Además, según una encuesta online de Fidelity Worldwide Investment de 2013, en Hong Kong uno de cada cinco trabajadores de entre 30 y 40 años tampoco cuenta con un plan de jubilación. Esta situación, unida a la falta de acción del Gobierno, tiene visos de dejar a las futuras generaciones en la misma posición que la de Fok Mei-sung, una mujer de 66 años llegada de la China continental que ha ejercido durante años como limpiadora para una contrata del Gobierno y que recogía cartón y vendía en el mercado ilegal. Ahora, tras 15 años de trabajo a unos 3 euros la hora, el MPF total que le ha quedado es menor de 30.000 dólares de Hong Kong (unos 3.400 euros).

Desde el año pasado, la señora Fok ya no puede trabajar a consecuencia de una dolencia en la rodilla tras años de esfuerzo llevando pesos de un lado a otro.

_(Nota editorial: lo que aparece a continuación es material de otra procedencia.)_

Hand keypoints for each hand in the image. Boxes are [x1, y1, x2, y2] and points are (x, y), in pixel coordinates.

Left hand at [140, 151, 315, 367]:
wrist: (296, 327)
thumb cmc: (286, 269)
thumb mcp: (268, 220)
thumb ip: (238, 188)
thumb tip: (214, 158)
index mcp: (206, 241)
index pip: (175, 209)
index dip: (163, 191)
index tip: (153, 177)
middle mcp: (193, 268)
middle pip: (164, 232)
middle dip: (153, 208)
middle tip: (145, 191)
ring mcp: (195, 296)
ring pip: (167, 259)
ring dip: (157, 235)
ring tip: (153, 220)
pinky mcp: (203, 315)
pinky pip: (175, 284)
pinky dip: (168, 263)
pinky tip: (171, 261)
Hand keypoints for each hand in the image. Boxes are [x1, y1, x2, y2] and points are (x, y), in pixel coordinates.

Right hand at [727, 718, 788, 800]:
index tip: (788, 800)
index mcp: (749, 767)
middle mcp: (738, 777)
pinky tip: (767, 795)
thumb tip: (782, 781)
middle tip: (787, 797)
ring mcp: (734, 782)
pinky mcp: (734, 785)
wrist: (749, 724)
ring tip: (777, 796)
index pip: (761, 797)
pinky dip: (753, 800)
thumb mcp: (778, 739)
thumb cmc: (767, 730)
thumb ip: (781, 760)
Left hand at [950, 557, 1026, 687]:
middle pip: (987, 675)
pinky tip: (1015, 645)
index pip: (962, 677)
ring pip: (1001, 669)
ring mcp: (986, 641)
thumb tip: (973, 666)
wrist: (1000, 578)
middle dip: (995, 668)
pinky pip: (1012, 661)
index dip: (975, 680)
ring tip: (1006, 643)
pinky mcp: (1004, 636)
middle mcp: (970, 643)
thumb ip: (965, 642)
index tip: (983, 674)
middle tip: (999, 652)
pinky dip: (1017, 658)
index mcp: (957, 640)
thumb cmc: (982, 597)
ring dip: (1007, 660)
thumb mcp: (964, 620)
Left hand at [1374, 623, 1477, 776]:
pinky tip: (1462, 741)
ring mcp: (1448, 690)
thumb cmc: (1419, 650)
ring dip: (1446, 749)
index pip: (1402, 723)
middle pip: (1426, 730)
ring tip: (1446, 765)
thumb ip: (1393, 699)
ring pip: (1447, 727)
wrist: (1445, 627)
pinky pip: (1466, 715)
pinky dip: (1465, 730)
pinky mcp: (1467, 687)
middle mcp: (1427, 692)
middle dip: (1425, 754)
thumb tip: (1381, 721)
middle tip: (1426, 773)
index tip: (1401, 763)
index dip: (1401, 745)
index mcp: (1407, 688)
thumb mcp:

Ahora, con la ayuda de 2.285 dólares al mes (unos 260 euros) que le da el Gobierno por ser mayor de 65 años, no le llega para cubrir todos los gastos. Por si fuera poco, los hijos con los que vive tampoco ganan lo suficiente. Sin embargo, ella es feliz. “Me siento bien porque mis hijos y mis nueras me apoyan y puedo cuidar de mi nieta. Lo que sí me preocupa es mi salud y cómo evolucionará”, comenta consciente de que si algún día ella falta su familia no podrá afrontar el alquiler de los diez metros cuadrados en los que viven todos juntos.